— Но уж не столько, сколько мне! — вставил Заглоба.
— Теперь понятно, — отозвался пан Богуш, — почему его липеки и черемисы так уважают. Для них Тугай-беево имя свято. Боже правый! Да скажи этот человек слово, они все до единого к султану на службу перейдут. Он еще на нас их поведет!
— Этого он не сделает, — возразил Володыёвский. — Насчет любви к гетману и отчизне — не пустые слова, иначе зачем бы ему нам служить: он мог в Крым уйти и там как сыр в масле кататься. У нас-то ему ох как несладко бывало!
— Да, не сделает, — повторил Богуш. — Хотел бы, давно б уже сделал. Ничто ему не мешало.
— Больше того, — добавил Ненашинец, — теперь я верю, что он этих предателей-ротмистров обратно на сторону Речи Посполитой перетянет.

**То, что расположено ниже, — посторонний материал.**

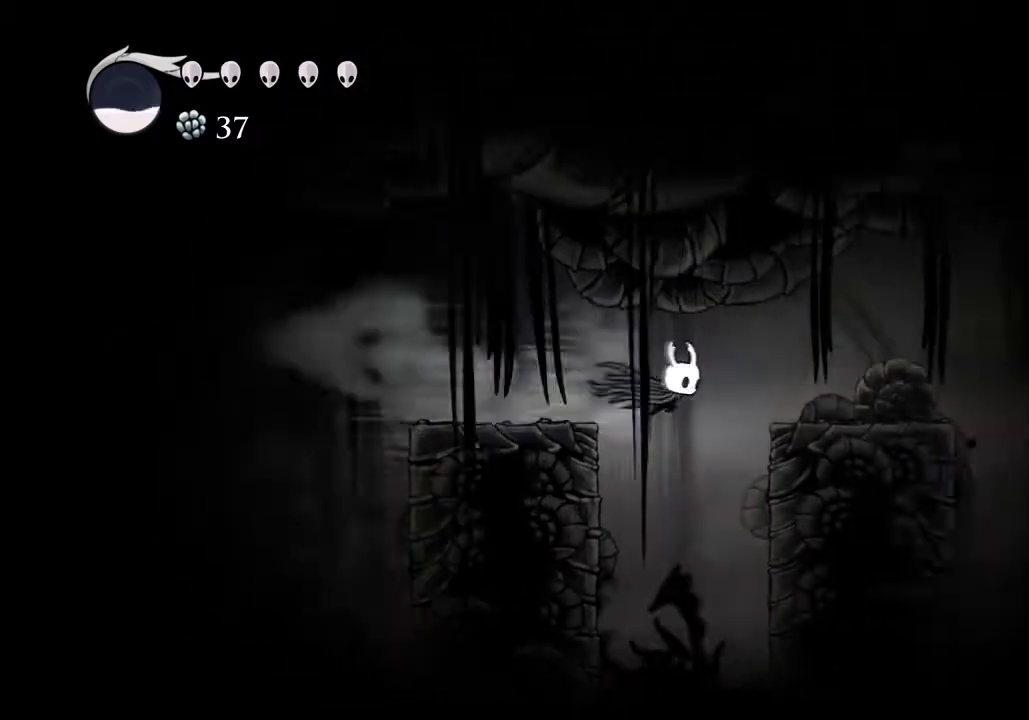
{"keys": ["d", "dash"], "events": [[500, "dash", "down"]]}
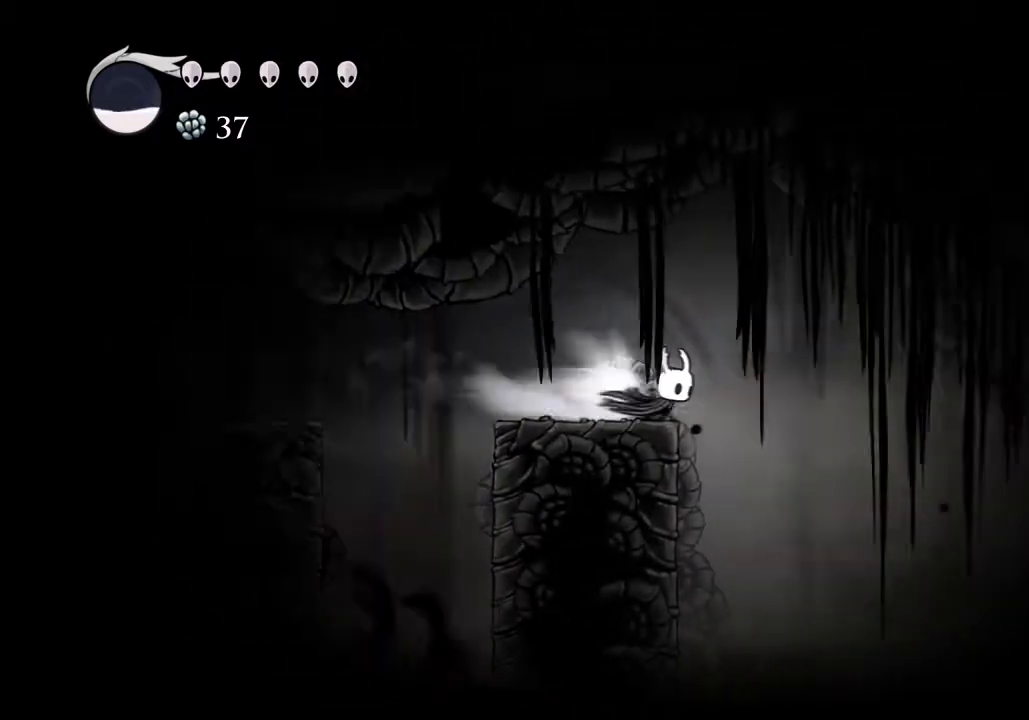
{"keys": ["d"], "events": [[67, "dash", "up"]]}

— Пан Нововейский, — спросил вдруг Заглоба, — а кабы твоей милости известно было, что это Тугай-беевич, возможно бы, ты, того… возможно б, ты так… а?
— Я б тогда вместо трехсот тысячу триста плетей приказал ему дать. Разрази меня гром, если б я поступил иначе! Странно мне, любезные судари, отчего он, будучи Тугай-беевым отродьем, в Крым не сбежал. Разве что сам узнал недавно, а у меня еще ни сном ни духом не ведал. Странно, доложу я вам, странно; не верьте вы ему, бога ради! Я ж его дольше вашего знаю и одно могу сказать: сатана не столь коварен, бешеный пес не столь неистов, волк не так жесток и злобен, как этот человек. Он еще тут нам всем покажет!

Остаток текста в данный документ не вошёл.